5 September 2022
milik India – Utang luar negeri sebesar $620,7 miliar, pada akhir Maret 2022, bersifat berkelanjutan dan dikelola dengan cara yang bijaksana, kata Departemen Urusan Ekonomi, di bawah Kementerian Keuangan.
Dalam laporannya baru-baru ini, Departemen Urusan Perekonomian mengatakan utang luar negeri negara tersebut terus dikelola secara berkelanjutan dan hati-hati.
“Pada akhir Maret 2022, jumlahnya mencapai $620,7 miliar, tumbuh sebesar 8,2 persen dibandingkan tahun lalu. Rasio utang luar negeri terhadap PDB (produk domestik bruto) adalah 19,9 persen, sedangkan rasio cadangan terhadap utang luar negeri adalah 97,8 persen,” kata laporan itu.
Utang negara sebesar $130,7 miliar naik 17,1 persen dibandingkan tahun lalu, terutama disebabkan oleh alokasi tambahan hak penarikan khusus (SDR) oleh IMF selama tahun 2021-2022.
Sebaliknya, utang non-negara tumbuh sebesar 6,1 persen menjadi $490 miliar dibandingkan tingkat pada akhir Maret 2021.
Para ahli mengatakan bahwa utang luar negeri sebesar $620,7 miliar tidak perlu menjadi kekhawatiran karena $490 miliar merupakan utang non-pemerintah dan bagian pemerintah hanya $130,8 miliar.
Dari utang non-pemerintah, porsi korporasi non-keuangan berjumlah sekitar $250,2 miliar.

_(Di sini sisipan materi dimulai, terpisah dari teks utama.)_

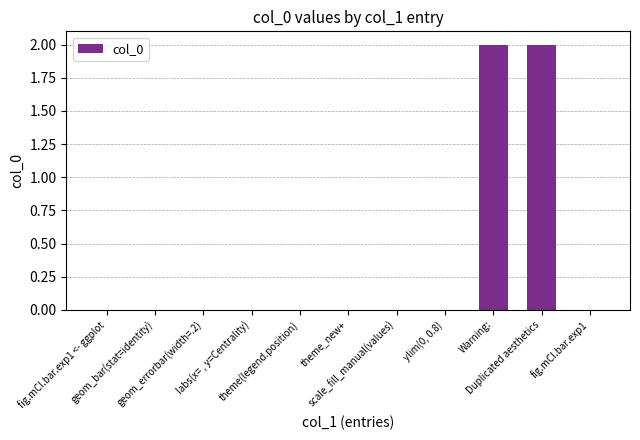

Reading left to right, extract all data points from this chart.

0	0	0	0	0	0	0	0	2	2	0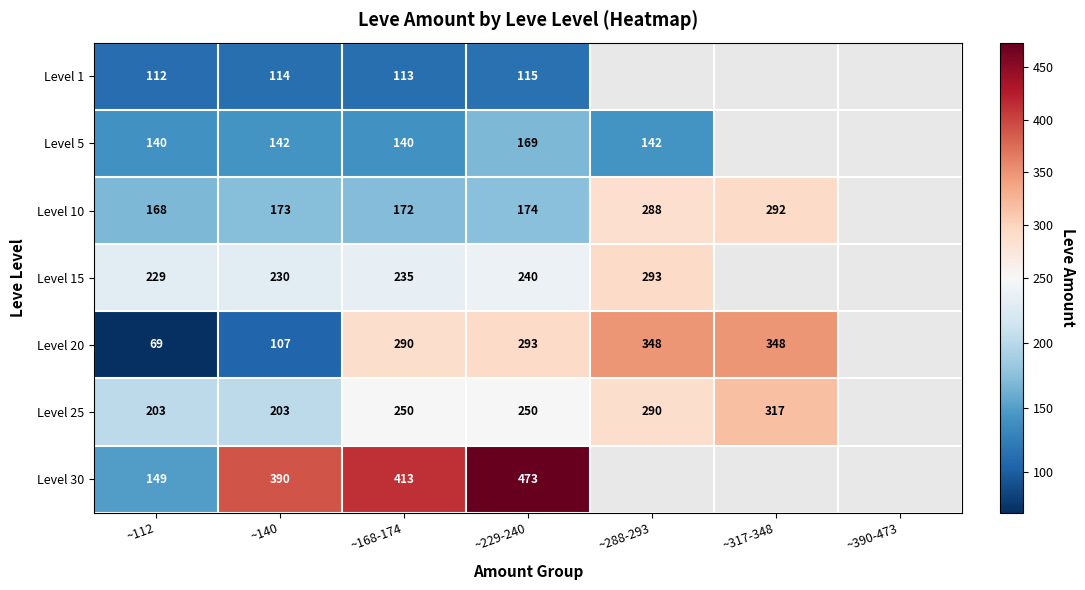

At ~229-240, list the series in order from smallest to largest.

Level 1, Level 5, Level 10, Level 15, Level 25, Level 20, Level 30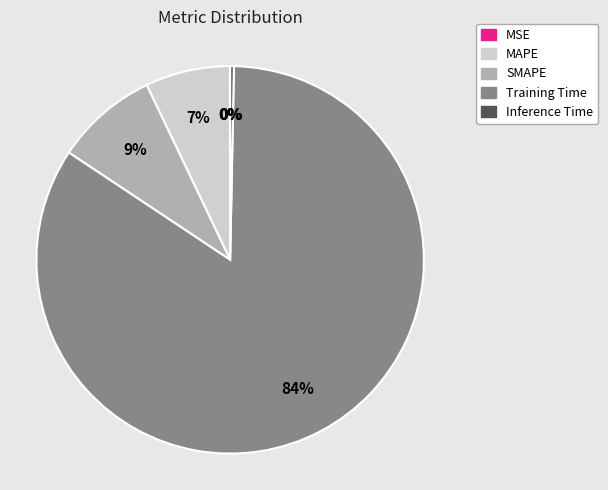

Combined, do Inference Time and SMAPE account for over 50%?

No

Selanjutnya, total utang sebesar $620,7 miliar sebagai persentase terhadap produk domestik bruto (PDB) adalah 19,9 persen dan rasio pembayaran utang sebesar 5,2 persen.

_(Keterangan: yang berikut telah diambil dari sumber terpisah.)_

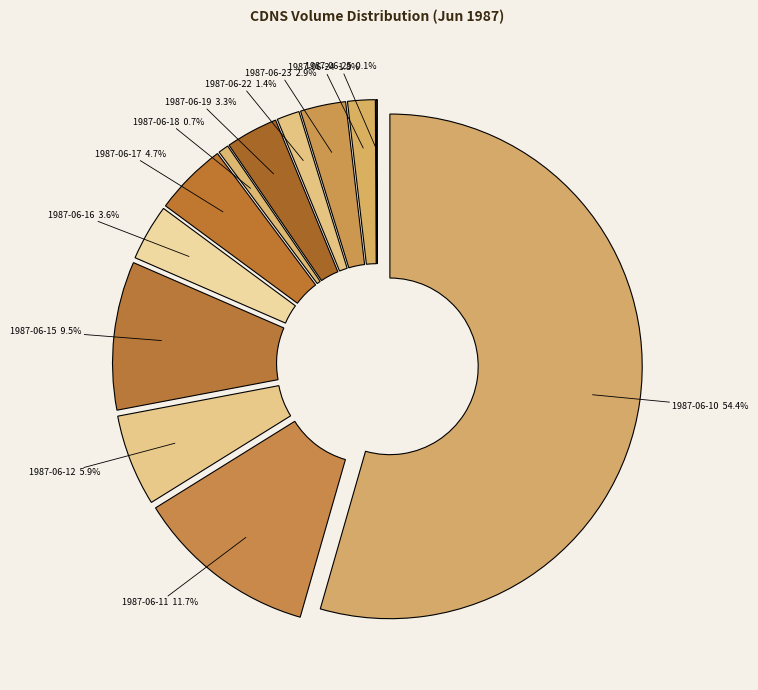

How many slices are in this pie chart?

12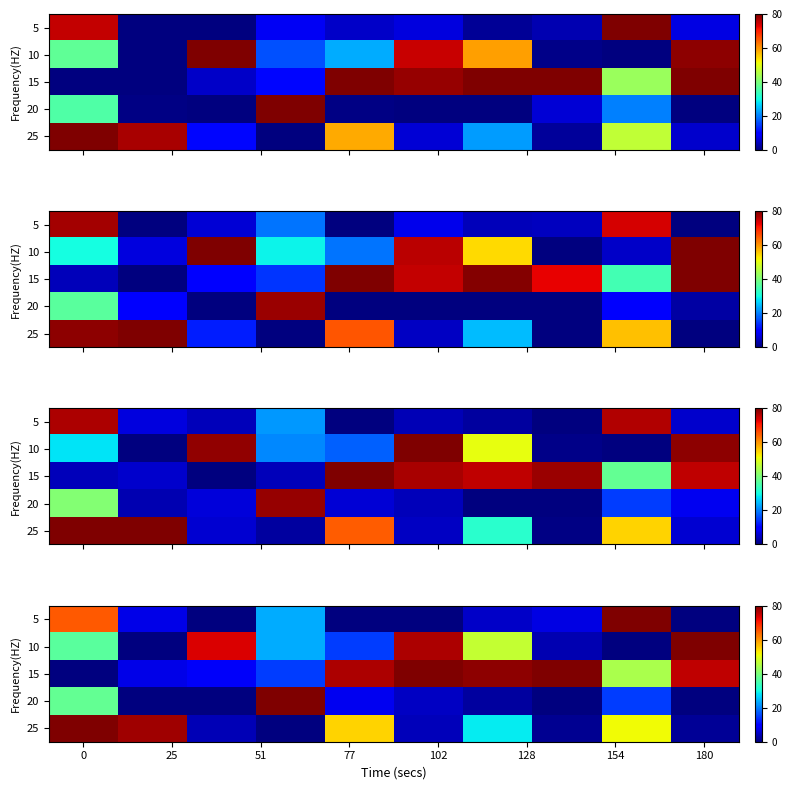

How many categories are shown in the chart?

10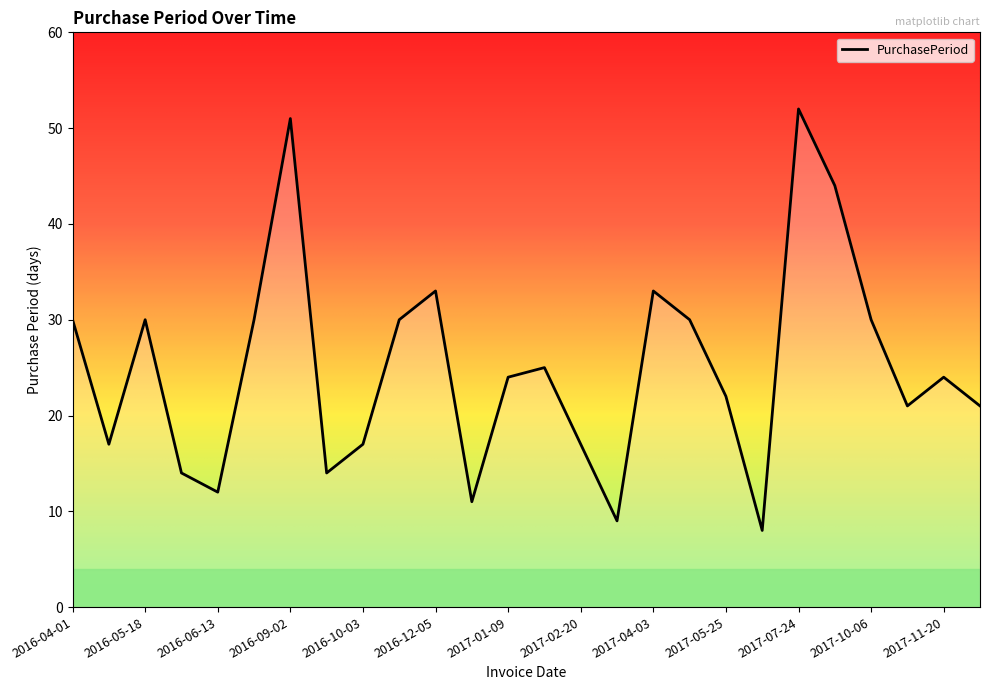

What is the greatest value displayed?

52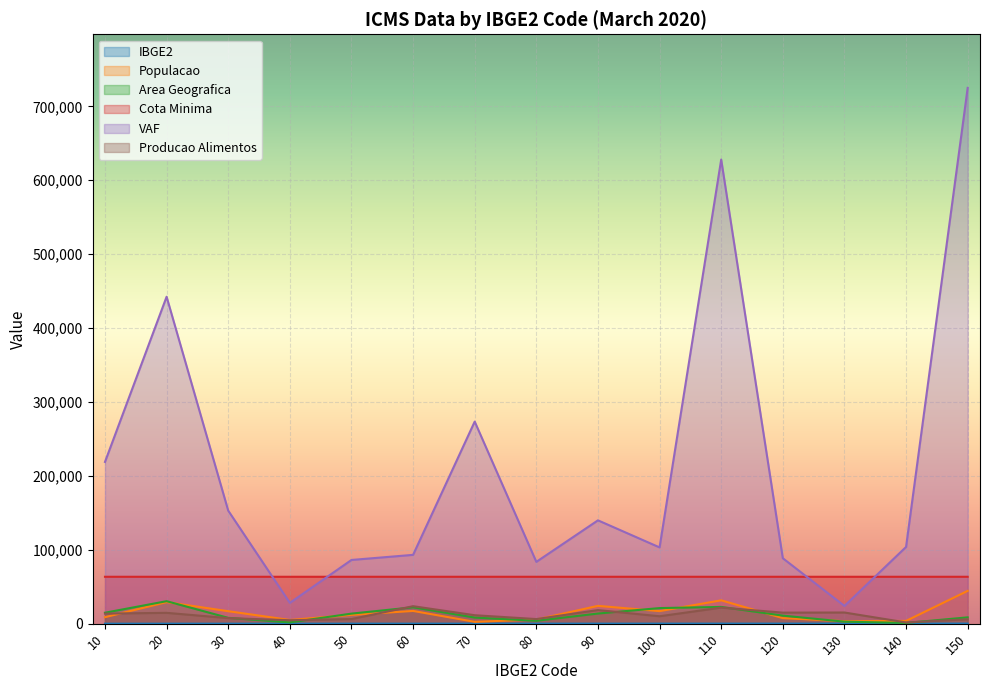

Where does the VAF series first go above 103813?

10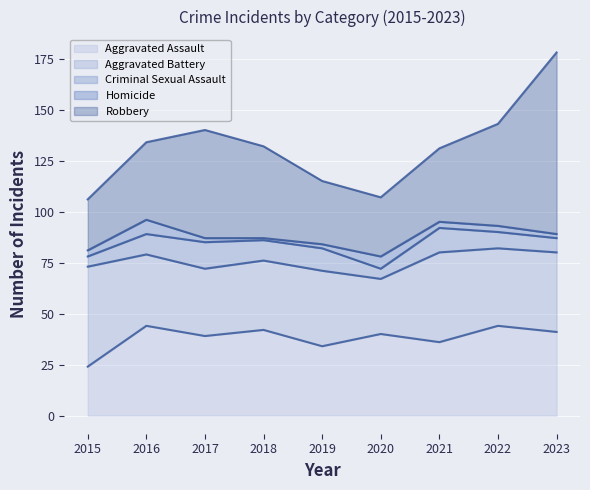

Reading right to left, extract all data points from this chart.

Aggravated Assault: 2023=41	2022=44	2021=36	2020=40	2019=34	2018=42	2017=39	2016=44	2015=24
Aggravated Battery: 2023=39	2022=38	2021=44	2020=27	2019=37	2018=34	2017=33	2016=35	2015=49
Criminal Sexual Assault: 2023=7	2022=8	2021=12	2020=5	2019=11	2018=10	2017=13	2016=10	2015=5
Homicide: 2023=2	2022=3	2021=3	2020=6	2019=2	2018=1	2017=2	2016=7	2015=3
Robbery: 2023=89	2022=50	2021=36	2020=29	2019=31	2018=45	2017=53	2016=38	2015=25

Para ahli juga mengatakan bahwa India tidak bisa dibandingkan dengan Sri Lanka yang sedang mengalami krisis ekonomi parah.
Bagian utang jangka pendek pemerintah pusat – yang jatuh tempo dalam satu tahun – hanya sebesar $7,7 miliar dari total $267 miliar, kata para ahli.
Pinjaman komersial, simpanan NRI, dan kredit perdagangan jangka pendek merupakan tiga komponen terbesar utang non-negara, yaitu sebesar 95,2 persen.
Sementara simpanan NRI turun dua persen menjadi $139 miliar, pinjaman komersial sebesar $209,71 miliar dan kredit perdagangan jangka pendek sebesar $117,4 miliar masing-masing meningkat sebesar 5,7 persen dan 20,5 persen.
Menurut laporan tersebut, indikator kerentanan utang tetap baik. Rasio pembayaran utang turun secara signifikan menjadi 5,2 persen selama tahun 2021-2022 dari 8,2 persen pada tahun sebelumnya, yang mencerminkan penerimaan lancar yang tinggi dan pembayaran pembayaran utang luar negeri yang moderat.
Kewajiban pembayaran utang luar negeri yang timbul dari stok utang luar negeri pada akhir Maret 2022 diperkirakan akan mengalami tren penurunan pada tahun-tahun mendatang.
Dari sudut pandang suatu negara, utang luar negeri India tergolong kecil. Dalam hal berbagai indikator kerentanan utang, keberlanjutan India lebih baik dibandingkan Negara-negara Berpenghasilan Rendah dan Menengah (LMICs) secara kelompok dan dibandingkan dengan banyak negara-negara tersebut secara individu.
Menurut laporan tersebut, dolar AS masih menjadi denominasi mata uang utama yang menyumbang 53,2 persen dari total pada akhir Maret 2022.
Simpanan di rekening rupee non-residen (eksternal) (NR(E)RA), rekening LSM dan investasi FPI di Gsec dan obligasi korporasi merupakan beberapa komponen utang luar negeri India, dalam mata uang rupee India.
Rupee India adalah denominasi mata uang terbesar kedua dengan pangsa yang lebih rendah yaitu 31,2 persen dari total pada akhir Maret 2022 dari 33,3 persen pada tahun lalu. Hal ini mencerminkan terkikisnya investasi FPI pada G-Sec dan obligasi korporasi ($50,1 miliar). ) tercermin dari $51,4 miliar pada akhir Maret 2021) dan saldo rekening EBT ($100,8 miliar dari $102,6 miliar). Setelah dolar AS dan rupee India adalah SDR (6,6 persen), yen Jepang (5,4 persen) dan euro (2,9 persen).